§ INPUT MATERIAL:
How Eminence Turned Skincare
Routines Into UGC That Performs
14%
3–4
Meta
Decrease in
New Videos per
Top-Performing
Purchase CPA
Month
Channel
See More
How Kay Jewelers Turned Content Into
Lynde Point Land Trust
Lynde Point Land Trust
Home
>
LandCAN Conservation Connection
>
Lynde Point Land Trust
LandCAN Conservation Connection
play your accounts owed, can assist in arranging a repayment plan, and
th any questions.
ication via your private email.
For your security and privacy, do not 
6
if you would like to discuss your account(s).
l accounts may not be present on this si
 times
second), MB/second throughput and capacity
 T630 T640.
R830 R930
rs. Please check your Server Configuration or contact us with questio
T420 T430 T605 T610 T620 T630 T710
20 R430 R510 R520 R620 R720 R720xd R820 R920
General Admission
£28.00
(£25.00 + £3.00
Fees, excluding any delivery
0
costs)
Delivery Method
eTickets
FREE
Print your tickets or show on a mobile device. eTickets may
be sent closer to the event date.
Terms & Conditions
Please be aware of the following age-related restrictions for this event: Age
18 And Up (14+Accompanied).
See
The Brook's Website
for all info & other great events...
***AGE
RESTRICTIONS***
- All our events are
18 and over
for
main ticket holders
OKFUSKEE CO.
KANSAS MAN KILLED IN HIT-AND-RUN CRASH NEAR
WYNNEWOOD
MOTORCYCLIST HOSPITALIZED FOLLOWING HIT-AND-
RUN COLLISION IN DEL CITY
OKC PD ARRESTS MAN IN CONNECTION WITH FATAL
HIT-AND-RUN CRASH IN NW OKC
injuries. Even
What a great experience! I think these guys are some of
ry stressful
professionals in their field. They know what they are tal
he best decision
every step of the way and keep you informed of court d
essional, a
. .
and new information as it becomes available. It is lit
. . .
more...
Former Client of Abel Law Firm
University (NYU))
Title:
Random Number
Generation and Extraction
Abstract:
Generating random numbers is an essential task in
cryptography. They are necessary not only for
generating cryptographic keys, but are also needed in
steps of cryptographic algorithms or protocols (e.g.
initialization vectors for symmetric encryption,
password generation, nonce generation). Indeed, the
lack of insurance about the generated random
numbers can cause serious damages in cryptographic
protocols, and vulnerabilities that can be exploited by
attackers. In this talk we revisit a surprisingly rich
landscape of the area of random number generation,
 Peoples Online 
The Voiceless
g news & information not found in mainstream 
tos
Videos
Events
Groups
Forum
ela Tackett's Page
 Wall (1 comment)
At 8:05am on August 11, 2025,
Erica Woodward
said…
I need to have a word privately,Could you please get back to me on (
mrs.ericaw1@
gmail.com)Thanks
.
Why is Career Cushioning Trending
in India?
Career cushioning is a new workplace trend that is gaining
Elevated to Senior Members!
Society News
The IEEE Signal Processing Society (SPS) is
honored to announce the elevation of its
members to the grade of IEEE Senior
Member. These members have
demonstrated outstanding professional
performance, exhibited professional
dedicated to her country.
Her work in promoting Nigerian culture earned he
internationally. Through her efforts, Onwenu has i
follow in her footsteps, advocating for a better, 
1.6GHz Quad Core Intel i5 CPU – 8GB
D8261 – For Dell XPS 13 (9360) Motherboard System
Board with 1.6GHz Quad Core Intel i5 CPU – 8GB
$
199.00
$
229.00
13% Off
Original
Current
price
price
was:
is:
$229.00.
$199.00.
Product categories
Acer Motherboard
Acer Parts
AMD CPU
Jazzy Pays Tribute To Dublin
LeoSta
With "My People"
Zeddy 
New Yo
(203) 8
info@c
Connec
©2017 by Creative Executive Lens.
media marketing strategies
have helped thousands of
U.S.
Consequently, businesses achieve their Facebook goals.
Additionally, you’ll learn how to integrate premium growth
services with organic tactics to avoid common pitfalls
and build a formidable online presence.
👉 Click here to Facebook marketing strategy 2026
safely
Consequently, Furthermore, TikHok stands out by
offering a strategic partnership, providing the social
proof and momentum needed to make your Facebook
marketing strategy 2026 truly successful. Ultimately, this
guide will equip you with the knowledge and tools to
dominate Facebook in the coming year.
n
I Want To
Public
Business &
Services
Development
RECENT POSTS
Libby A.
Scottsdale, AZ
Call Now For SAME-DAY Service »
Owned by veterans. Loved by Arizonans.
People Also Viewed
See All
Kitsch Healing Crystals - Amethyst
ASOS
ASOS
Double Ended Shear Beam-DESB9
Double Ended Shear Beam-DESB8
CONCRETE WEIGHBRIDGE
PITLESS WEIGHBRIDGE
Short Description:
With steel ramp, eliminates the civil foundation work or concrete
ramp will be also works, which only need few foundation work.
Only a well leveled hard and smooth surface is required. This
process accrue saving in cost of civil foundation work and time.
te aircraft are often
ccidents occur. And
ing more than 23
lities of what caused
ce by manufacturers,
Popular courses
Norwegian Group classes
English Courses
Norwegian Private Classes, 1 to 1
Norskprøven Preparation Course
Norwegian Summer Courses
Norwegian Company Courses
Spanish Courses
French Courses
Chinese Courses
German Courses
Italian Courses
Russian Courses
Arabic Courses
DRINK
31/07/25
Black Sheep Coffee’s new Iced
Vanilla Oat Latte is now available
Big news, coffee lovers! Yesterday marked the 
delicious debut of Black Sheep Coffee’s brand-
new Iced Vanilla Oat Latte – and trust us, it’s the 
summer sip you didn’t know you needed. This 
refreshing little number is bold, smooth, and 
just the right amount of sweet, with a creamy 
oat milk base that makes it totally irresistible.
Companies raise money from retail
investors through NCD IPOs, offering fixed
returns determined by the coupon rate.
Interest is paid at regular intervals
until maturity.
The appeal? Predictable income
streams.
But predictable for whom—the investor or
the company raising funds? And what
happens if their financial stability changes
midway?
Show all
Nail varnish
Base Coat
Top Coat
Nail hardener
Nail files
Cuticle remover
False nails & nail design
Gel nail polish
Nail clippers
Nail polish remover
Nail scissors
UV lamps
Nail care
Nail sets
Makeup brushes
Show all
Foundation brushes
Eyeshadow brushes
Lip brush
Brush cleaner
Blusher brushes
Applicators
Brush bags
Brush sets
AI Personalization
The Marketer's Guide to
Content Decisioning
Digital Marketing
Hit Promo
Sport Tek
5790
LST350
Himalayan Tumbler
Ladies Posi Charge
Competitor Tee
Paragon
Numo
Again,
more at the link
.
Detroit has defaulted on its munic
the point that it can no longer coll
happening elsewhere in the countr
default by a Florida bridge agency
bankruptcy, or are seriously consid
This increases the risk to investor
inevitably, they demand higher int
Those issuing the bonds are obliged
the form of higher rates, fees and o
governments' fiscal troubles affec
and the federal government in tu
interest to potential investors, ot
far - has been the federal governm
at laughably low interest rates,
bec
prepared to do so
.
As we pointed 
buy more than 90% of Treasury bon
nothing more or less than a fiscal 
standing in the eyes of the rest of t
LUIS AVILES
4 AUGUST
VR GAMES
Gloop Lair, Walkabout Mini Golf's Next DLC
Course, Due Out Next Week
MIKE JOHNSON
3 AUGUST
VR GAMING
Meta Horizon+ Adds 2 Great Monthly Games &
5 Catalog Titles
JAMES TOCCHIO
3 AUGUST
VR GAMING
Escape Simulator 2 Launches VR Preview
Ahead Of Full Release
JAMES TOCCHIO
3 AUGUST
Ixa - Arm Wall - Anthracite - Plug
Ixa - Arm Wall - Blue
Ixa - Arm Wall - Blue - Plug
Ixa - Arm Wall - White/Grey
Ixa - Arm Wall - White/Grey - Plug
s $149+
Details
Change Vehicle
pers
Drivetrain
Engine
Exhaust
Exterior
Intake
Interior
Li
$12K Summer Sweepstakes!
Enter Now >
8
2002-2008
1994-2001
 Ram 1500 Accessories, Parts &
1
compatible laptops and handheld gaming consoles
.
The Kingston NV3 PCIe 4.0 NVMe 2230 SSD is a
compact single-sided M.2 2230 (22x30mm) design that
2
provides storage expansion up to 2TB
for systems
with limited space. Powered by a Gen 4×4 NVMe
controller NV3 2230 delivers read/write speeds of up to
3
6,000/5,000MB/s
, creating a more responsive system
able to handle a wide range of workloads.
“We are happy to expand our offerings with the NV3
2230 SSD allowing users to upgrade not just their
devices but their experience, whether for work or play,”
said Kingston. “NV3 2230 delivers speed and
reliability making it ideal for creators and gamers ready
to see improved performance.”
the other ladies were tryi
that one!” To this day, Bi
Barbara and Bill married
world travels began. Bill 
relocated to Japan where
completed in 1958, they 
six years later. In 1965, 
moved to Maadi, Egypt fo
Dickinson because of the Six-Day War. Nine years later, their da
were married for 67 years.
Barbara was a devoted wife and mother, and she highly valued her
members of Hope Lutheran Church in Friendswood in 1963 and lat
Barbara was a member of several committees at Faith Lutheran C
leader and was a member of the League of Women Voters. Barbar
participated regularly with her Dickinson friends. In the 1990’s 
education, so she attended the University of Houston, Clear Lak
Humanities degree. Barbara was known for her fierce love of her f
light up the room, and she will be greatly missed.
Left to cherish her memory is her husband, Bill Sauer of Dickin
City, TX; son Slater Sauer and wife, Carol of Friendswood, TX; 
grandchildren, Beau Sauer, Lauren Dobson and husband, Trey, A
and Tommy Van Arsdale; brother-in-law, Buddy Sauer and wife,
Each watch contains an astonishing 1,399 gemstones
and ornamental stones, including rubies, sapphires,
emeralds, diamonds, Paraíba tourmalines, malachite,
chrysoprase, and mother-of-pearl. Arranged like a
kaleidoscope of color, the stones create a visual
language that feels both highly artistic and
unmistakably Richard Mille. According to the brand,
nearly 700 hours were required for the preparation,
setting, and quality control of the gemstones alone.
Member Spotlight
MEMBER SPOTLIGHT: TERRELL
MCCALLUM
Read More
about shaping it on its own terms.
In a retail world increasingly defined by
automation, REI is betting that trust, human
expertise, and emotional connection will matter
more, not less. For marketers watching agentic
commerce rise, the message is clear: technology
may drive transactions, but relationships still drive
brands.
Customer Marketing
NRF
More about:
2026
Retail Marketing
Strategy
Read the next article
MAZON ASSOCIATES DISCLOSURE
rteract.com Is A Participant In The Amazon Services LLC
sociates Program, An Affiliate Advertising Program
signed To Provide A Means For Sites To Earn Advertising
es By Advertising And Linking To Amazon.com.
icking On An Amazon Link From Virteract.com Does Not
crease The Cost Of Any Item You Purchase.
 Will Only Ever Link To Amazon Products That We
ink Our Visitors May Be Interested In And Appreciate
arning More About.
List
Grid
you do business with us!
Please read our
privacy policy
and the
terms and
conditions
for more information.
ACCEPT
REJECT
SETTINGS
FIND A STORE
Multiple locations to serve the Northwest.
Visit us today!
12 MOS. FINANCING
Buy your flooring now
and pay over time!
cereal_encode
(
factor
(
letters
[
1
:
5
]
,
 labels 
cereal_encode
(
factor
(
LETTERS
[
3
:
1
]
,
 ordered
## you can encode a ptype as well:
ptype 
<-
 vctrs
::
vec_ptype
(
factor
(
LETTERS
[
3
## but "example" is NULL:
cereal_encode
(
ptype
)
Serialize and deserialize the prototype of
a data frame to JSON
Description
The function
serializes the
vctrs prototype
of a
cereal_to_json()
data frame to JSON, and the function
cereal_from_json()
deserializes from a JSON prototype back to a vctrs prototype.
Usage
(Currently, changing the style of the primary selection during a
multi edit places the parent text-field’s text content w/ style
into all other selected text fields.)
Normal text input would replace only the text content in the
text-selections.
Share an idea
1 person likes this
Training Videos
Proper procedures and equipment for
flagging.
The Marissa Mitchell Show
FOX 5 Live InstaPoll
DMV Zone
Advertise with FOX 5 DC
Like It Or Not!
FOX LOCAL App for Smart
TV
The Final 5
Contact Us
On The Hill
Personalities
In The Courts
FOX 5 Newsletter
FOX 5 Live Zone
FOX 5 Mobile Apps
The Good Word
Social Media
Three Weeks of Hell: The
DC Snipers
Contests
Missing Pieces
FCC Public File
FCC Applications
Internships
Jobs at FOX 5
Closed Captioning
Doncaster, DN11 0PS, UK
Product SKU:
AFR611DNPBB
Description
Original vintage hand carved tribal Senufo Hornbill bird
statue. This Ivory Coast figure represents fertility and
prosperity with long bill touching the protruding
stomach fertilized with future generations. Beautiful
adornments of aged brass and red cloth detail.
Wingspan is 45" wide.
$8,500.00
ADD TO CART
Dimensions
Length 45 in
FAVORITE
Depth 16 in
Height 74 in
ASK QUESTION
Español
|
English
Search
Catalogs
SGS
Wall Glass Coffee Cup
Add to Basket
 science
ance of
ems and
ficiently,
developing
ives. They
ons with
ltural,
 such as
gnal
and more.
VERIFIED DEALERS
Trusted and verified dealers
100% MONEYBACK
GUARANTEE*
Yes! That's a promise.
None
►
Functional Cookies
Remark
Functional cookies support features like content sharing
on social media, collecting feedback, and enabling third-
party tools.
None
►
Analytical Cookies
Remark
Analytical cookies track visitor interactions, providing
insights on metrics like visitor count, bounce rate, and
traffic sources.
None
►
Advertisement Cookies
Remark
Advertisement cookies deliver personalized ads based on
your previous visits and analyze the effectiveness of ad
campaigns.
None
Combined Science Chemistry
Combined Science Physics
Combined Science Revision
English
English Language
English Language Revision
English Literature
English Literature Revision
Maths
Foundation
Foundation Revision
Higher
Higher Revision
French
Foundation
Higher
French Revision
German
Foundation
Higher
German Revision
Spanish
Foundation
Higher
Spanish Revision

§ TASK:
Copy out the lines of the entries above word for word, beginning with the first line and continuing through the line that contains "The Brook's Website".

§ OUTPUT FOR THIS EXERCISE:
How Eminence Turned Skincare
Routines Into UGC That Performs
14%
3–4
Meta
Decrease in
New Videos per
Top-Performing
Purchase CPA
Month
Channel
See More
How Kay Jewelers Turned Content Into
Lynde Point Land Trust
Lynde Point Land Trust
Home
>
LandCAN Conservation Connection
>
Lynde Point Land Trust
LandCAN Conservation Connection
play your accounts owed, can assist in arranging a repayment plan, and
th any questions.
ication via your private email.
For your security and privacy, do not 
6
if you would like to discuss your account(s).
l accounts may not be present on this si
 times
second), MB/second throughput and capacity
 T630 T640.
R830 R930
rs. Please check your Server Configuration or contact us with questio
T420 T430 T605 T610 T620 T630 T710
20 R430 R510 R520 R620 R720 R720xd R820 R920
General Admission
£28.00
(£25.00 + £3.00
Fees, excluding any delivery
0
costs)
Delivery Method
eTickets
FREE
Print your tickets or show on a mobile device. eTickets may
be sent closer to the event date.
Terms & Conditions
Please be aware of the following age-related restrictions for this event: Age
18 And Up (14+Accompanied).
See
The Brook's Website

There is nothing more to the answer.